As a student leader in Oakland, how can the issue of youth engagement be reformed?

Tech is incredibly diverse — one of the most diverse schools in the country — but it’s also extremely segregated. I think that institutionally, that’s one of the biggest problems facing OUSD. If you look at the educational outcomes from Tech which are far better than other high schools and compare them with the demographics of students, you see a stark disparity. I did Paideia and the Engineering Academy, and I was tracked into that section of Tech. It’s surreal to be at a school diverse as Tech and be the only Black person or one of two Black people in the room. For a school that prides itself so much on being socially aware and liberal, I think we need to do a better job in the way that we communicate and treat access to these classes. This is not a problem of resources; the resources are there but only a certain amount of people are accessing them. I know that wall-to-wall academies are the system the districts and the administrators have been pushing, but in terms of segregation, I feel that this is the worst thing for them to do. The messaging that we got in my freshman year, purposeful or unintentional, was that Health was for the Black kids if they wanted an academy, and Paideia and Engineering were for the white kids. That was the implicit messaging — whether we heard this as rumors from peers or support from teachers, we have aggressive enthusiasm for pathways, the block schedule, and other inane programs. I think of Oakland Tech and the district as a whole, we have a habit of doing things for the sake of doing them and not for the impacts they may pose; that needs to be addressed.

Do you have anything else that you’d like to share with Oakland students?

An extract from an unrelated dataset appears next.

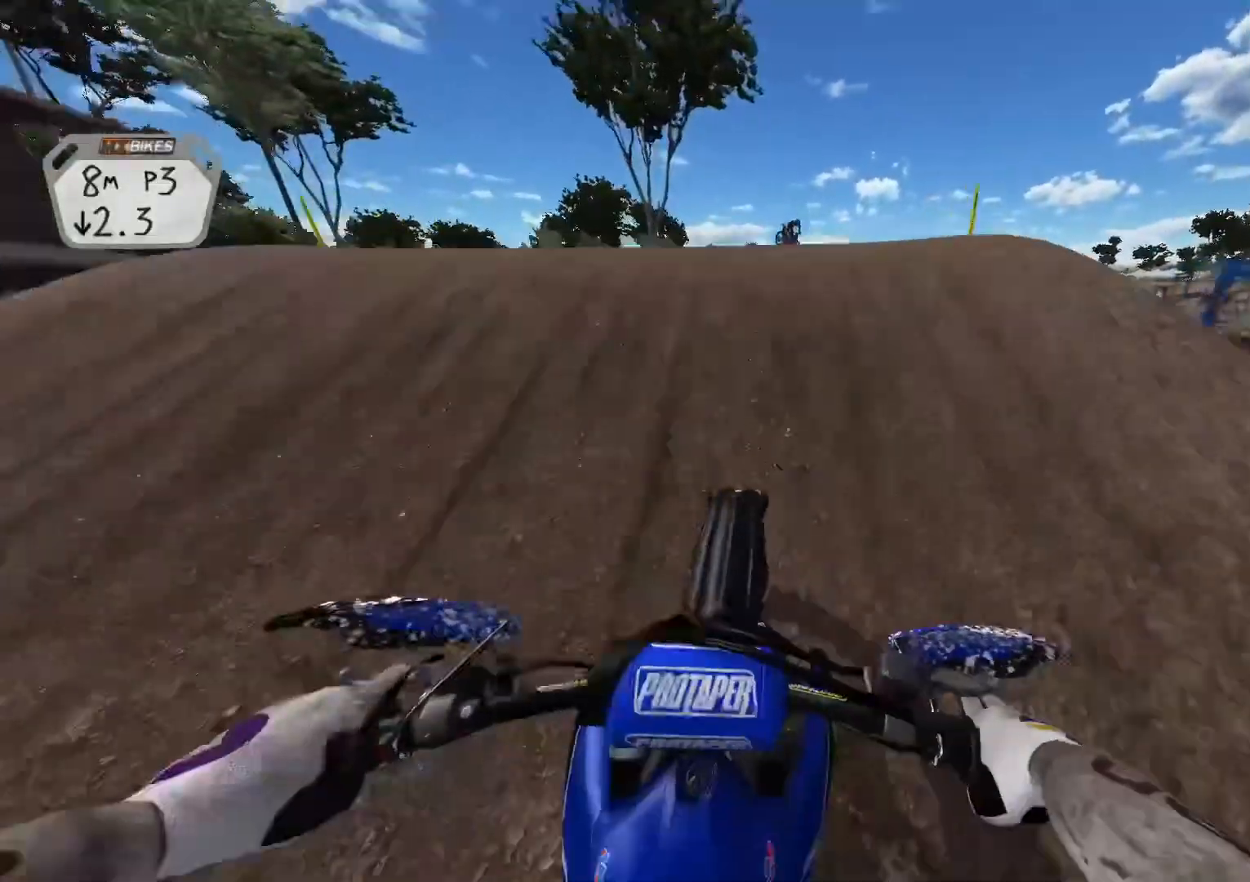
{"buttons": ["R2"], "left_stick": "up-left", "right_stick": "up-left", "events": [[50, "R3", "down"], [167, "right_stick", "down"], [183, "R3", "up"], [183, "left_stick", "up"], [250, "left_stick", "up-left"], [267, "R3", "down"], [283, "right_stick", "left"], [350, "R3", "up"], [400, "R2", "down"], [433, "right_stick", "up-left"]]}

Just as a final message, I want to say that school is not supposed to be like this. I’m not telling you to give up on school, but now that I’m about to attend a private university that costs thousands and thousands of dollars a year, that has boundless resources, I’m going to have to reorient myself for the first time in my life to expect something from my school. When I get to college, there’s not the whole thing of like, “Well I tried to change my schedule but the office was just being uncooperative, so oh well.” That only slides at Tech because it’s a public school with no accountability and a ridiculous bureaucracy. When you get to the point where you’re paying for your education, you cannot accept the things OUSD has trained you to accept as normal.